### SUPPLIED ENTRIES ###

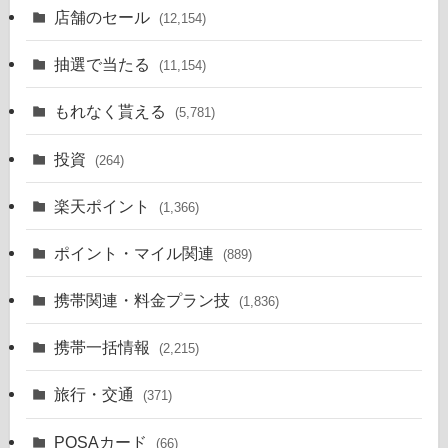
店舗のセール
(12,154)
抽選で当たる
(11,154)
もれなく貰える
(5,781)
投資
(264)
楽天ポイント
(1,366)
ポイント・マイル関連
(889)
携帯関連・料金プラン技
(1,836)
携帯一括情報
(2,215)
旅行・交通
(371)
POSAカード
(66)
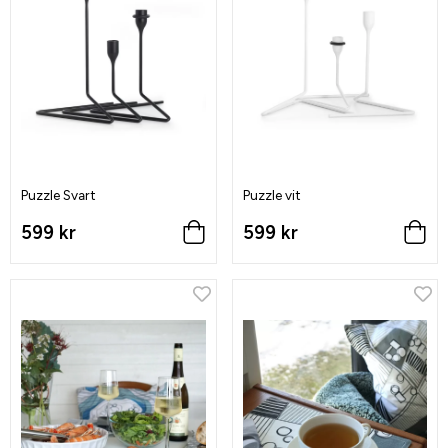
Puzzle Svart
Puzzle vit
599 kr
599 kr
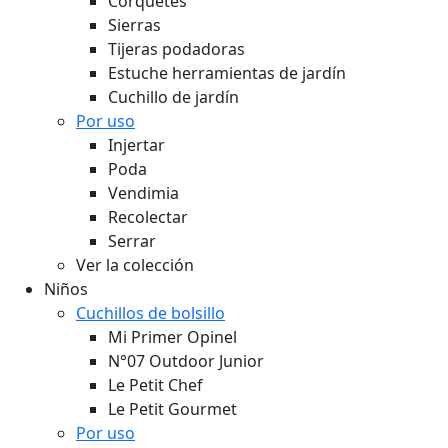
Corquetes
Sierras
Tijeras podadoras
Estuche herramientas de jardín
Cuchillo de jardín
Por uso
Injertar
Poda
Vendimia
Recolectar
Serrar
Ver la colección
Niños
Cuchillos de bolsillo
Mi Primer Opinel
N°07 Outdoor Junior
Le Petit Chef
Le Petit Gourmet
Por uso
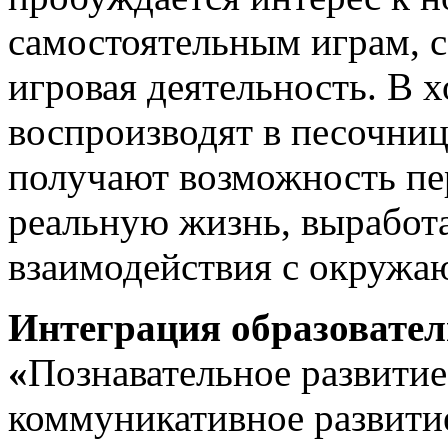
самостоятельным играм, 
игровая деятельность. В х
воспроизводят в песочниц
получают возможность пе
реальную жизнь, выработ
взаимодействия с окруж
Интеграция образовател
«
Познавательное развитие
коммуникативное развити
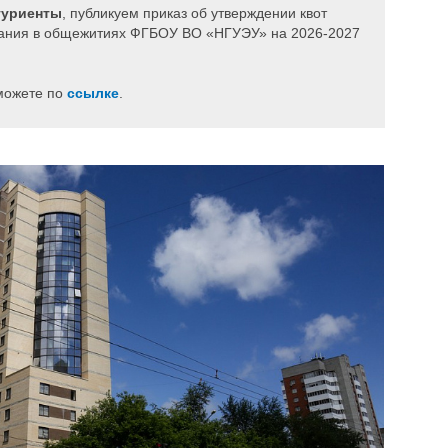
туриенты
, публикуем приказ об утверждении квот
ивания в общежитиях ФГБОУ ВО «НГУЭУ» на 2026-2027
можете по
ссылке
.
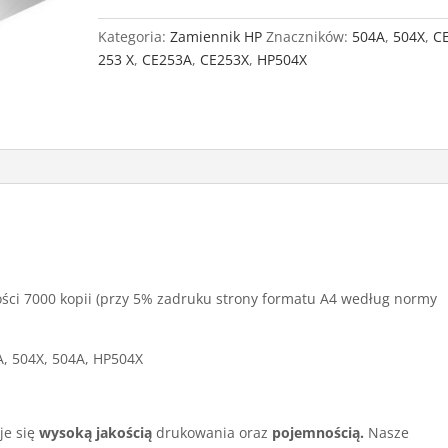
HP
CE253A
Kategoria:
Zamiennik HP
Znaczników:
504A
,
504X
,
C
Magenta
253 X
,
CE253A
,
CE253X
,
HP504X
ci 7000 kopii (przy 5% zadruku strony formatu A4 według normy
A, 504X, 504A, HP504X
je się
wysoką jakością
drukowania oraz
pojemnością.
Nasze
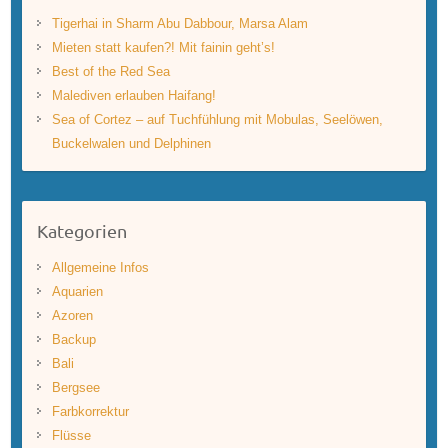
Tigerhai in Sharm Abu Dabbour, Marsa Alam
Mieten statt kaufen?! Mit fainin geht’s!
Best of the Red Sea
Malediven erlauben Haifang!
Sea of Cortez – auf Tuchfühlung mit Mobulas, Seelöwen,
Buckelwalen und Delphinen
Kategorien
Allgemeine Infos
Aquarien
Azoren
Backup
Bali
Bergsee
Farbkorrektur
Flüsse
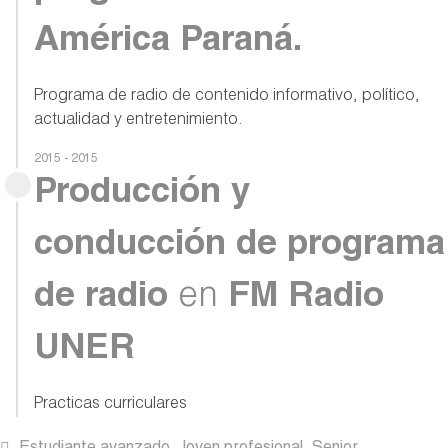
América Paraná.
Programa de radio de contenido informativo, político,
actualidad y entretenimiento.
2015 - 2015
Producción y
conducción de programa
de radio
en
FM Radio
UNER
Practicas curriculares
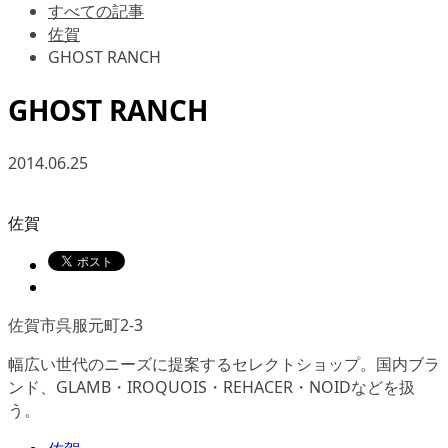
すべての記事
佐賀
GHOST RANCH
GHOST RANCH
2014.06.25
佐賀
佐賀市呉服元町2-3
幅広い世代のニーズに提案するセレクトショップ。国内ブラ
ンド、GLAMB・IROQUOIS・REHACER・NOIDなどを扱
う。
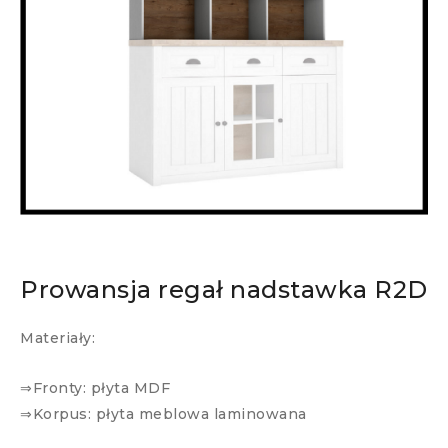
Prowansja regał nadstawka R2D
Materiały:
⇒Fronty: płyta MDF
⇒Korpus: płyta meblowa laminowana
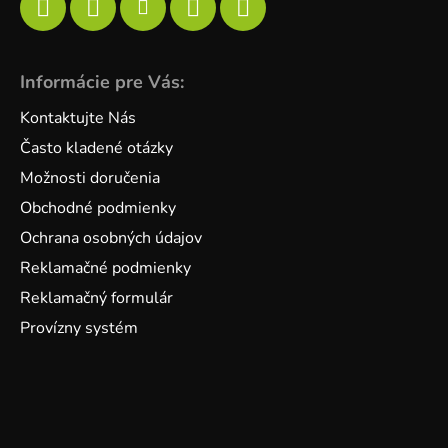
Informácie pre Vás:
Kontaktujte Nás
Často kladené otázky
Možnosti doručenia
Obchodné podmienky
Ochrana osobných údajov
Reklamačné podmienky
Reklamačný formulár
Provízny systém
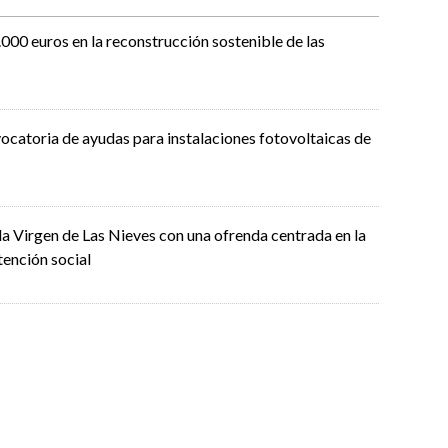
000 euros en la reconstrucción sostenible de las
ocatoria de ayudas para instalaciones fotovoltaicas de
la Virgen de Las Nieves con una ofrenda centrada en la
tención social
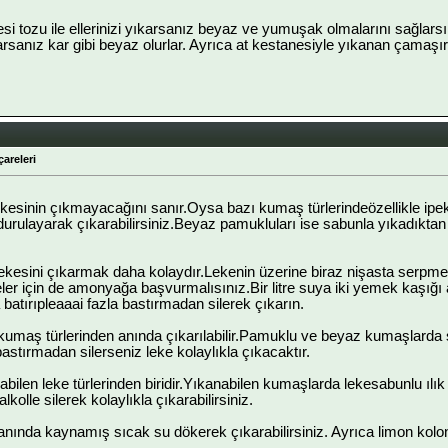
nesi tozu ile ellerinizi yıkarsanız beyaz ve yumuşak olmalarını sağlars
sanız kar gibi beyaz olurlar. Ayrıca at kestanesiyle yıkanan çamaşırla
çareleri
kesinin çıkmayacağını sanır.Oysa bazı kumaş türlerindeözellikle ipe
 durulayarak çıkarabilirsiniz.Beyaz pamukluları ise sabunla yıkadıktan
lekesini çıkarmak daha kolaydır.Lekenin üzerine biraz nişasta serpm
eler için de amonyağa başvurmalısınız.Bir litre suya iki yemek kaşığı
batırıpleaaai fazla bastırmadan silerek çıkarın.
kumaş türlerinden anında çıkarılabilir.Pamuklu ve beyaz kumaşlarda 
bastırmadan silerseniz leke kolaylıkla çıkacaktır.
abilen leke türlerinden biridir.Yıkanabilen kumaşlarda lekesabunlu ılı
kolle silerek kolaylıkla çıkarabilirsiniz.
 anında kaynamış sıcak su dökerek çıkarabilirsiniz. Ayrıca limon kolon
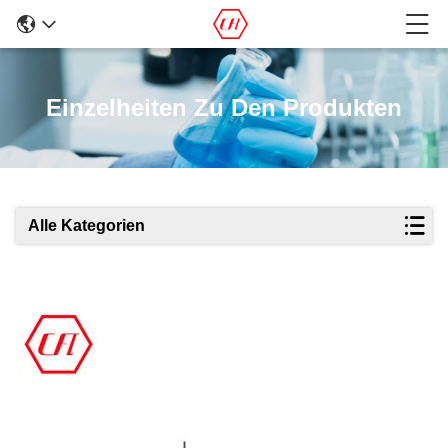
Einzelheiten Zu Den Produkten
Alle Kategorien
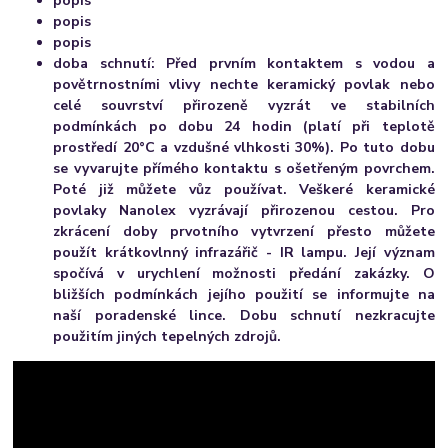
popis
popis
popis
doba schnutí:
Před prvním kontaktem s vodou a
povětrnostními vlivy nechte keramický povlak nebo
celé souvrství přirozeně vyzrát ve stabilních
podmínkách po dobu 24 hodin (platí při teplotě
prostředí 20°C a vzdušné vlhkosti 30%). Po tuto dobu
se vyvarujte přímého kontaktu s ošetřeným povrchem.
Poté již můžete vůz používat. Veškeré keramické
povlaky Nanolex vyzrávají přirozenou cestou. Pro
zkrácení doby prvotního vytvrzení přesto můžete
použít krátkovlnný infrazářič - IR lampu. Její význam
spočívá v urychlení možnosti předání zakázky. O
bližších podmínkách jejího použití se informujte na
naší poradenské lince. Dobu schnutí nezkracujte
použitím jiných tepelných zdrojů.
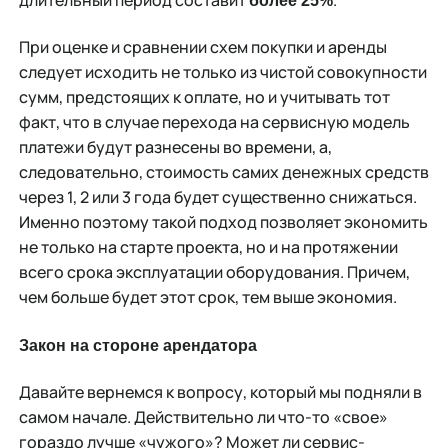
длительный период составит
.
более 25%
При оценке и сравнении схем покупки и аренды
следует исходить не только из чистой совокупности
сумм, предстоящих к оплате, но и учитывать тот
факт, что в случае перехода на сервисную модель
платежи будут разнесены во времени, а,
следовательно, стоимость самих денежных средств
через 1, 2 или 3 года будет существенно снижаться.
Именно поэтому такой подход позволяет экономить
не только на старте проекта, но и на протяжении
всего срока эксплуатации оборудования. Причем,
чем больше будет этот срок, тем выше экономия.
Закон на стороне арендатора
Давайте вернемся к вопросу, который мы подняли в
самом начале. Действительно ли что-то «свое»
гораздо лучше «чужого»? Может ли сервис-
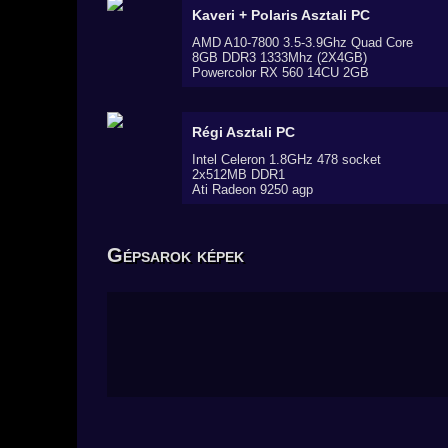
Kaveri + Polaris
Asztali PC
AMD A10-7800 3.5-3.9Ghz Quad Core
8GB DDR3 1333Mhz (2X4GB)
Powercolor RX 560 14CU 2GB
Régi
Asztali PC
Intel Celeron 1.8GHz 478 socket
2x512MB DDR1
Ati Radeon 9250 agp
Gépsarok képek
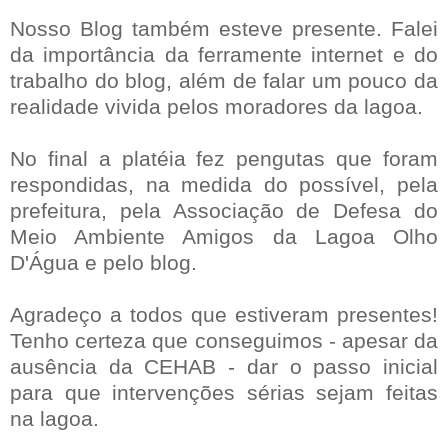
Nosso Blog também esteve presente. Falei
da importância da ferramente internet e do
trabalho do blog, além de falar um pouco da
realidade vivida pelos moradores da lagoa.
No final a platéia fez pengutas que foram
respondidas, na medida do possível, pela
prefeitura, pela Associação de Defesa do
Meio Ambiente Amigos da Lagoa Olho
D'Água e pelo blog.
Agradeço a todos que estiveram presentes!
Tenho certeza que conseguimos - apesar da
ausência da CEHAB - dar o passo inicial
para que intervenções sérias sejam feitas
na lagoa.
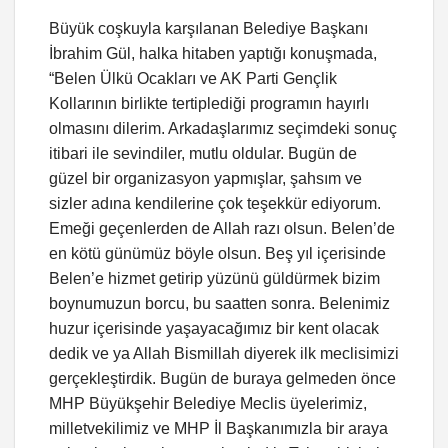
Büyük coşkuyla karşılanan Belediye Başkanı
İbrahim Gül, halka hitaben yaptığı konuşmada,
“Belen Ülkü Ocakları ve AK Parti Gençlik
Kollarının birlikte tertiplediği programın hayırlı
olmasını dilerim. Arkadaşlarımız seçimdeki sonuç
itibari ile sevindiler, mutlu oldular. Bugün de
güzel bir organizasyon yapmışlar, şahsım ve
sizler adına kendilerine çok teşekkür ediyorum.
Emeği geçenlerden de Allah razı olsun. Belen’de
en kötü günümüz böyle olsun. Beş yıl içerisinde
Belen’e hizmet getirip yüzünü güldürmek bizim
boynumuzun borcu, bu saatten sonra. Belenimiz
huzur içerisinde yaşayacağımız bir kent olacak
dedik ve ya Allah Bismillah diyerek ilk meclisimizi
gerçekleştirdik. Bugün de buraya gelmeden önce
MHP Büyükşehir Belediye Meclis üyelerimiz,
milletvekilimiz ve MHP İl Başkanımızla bir araya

###

TRY IT:
For every line in the listing above that holds "kolaylıkla", add one to a tally, and give that tally alone.

RESULT OF THE EXERCISE:
2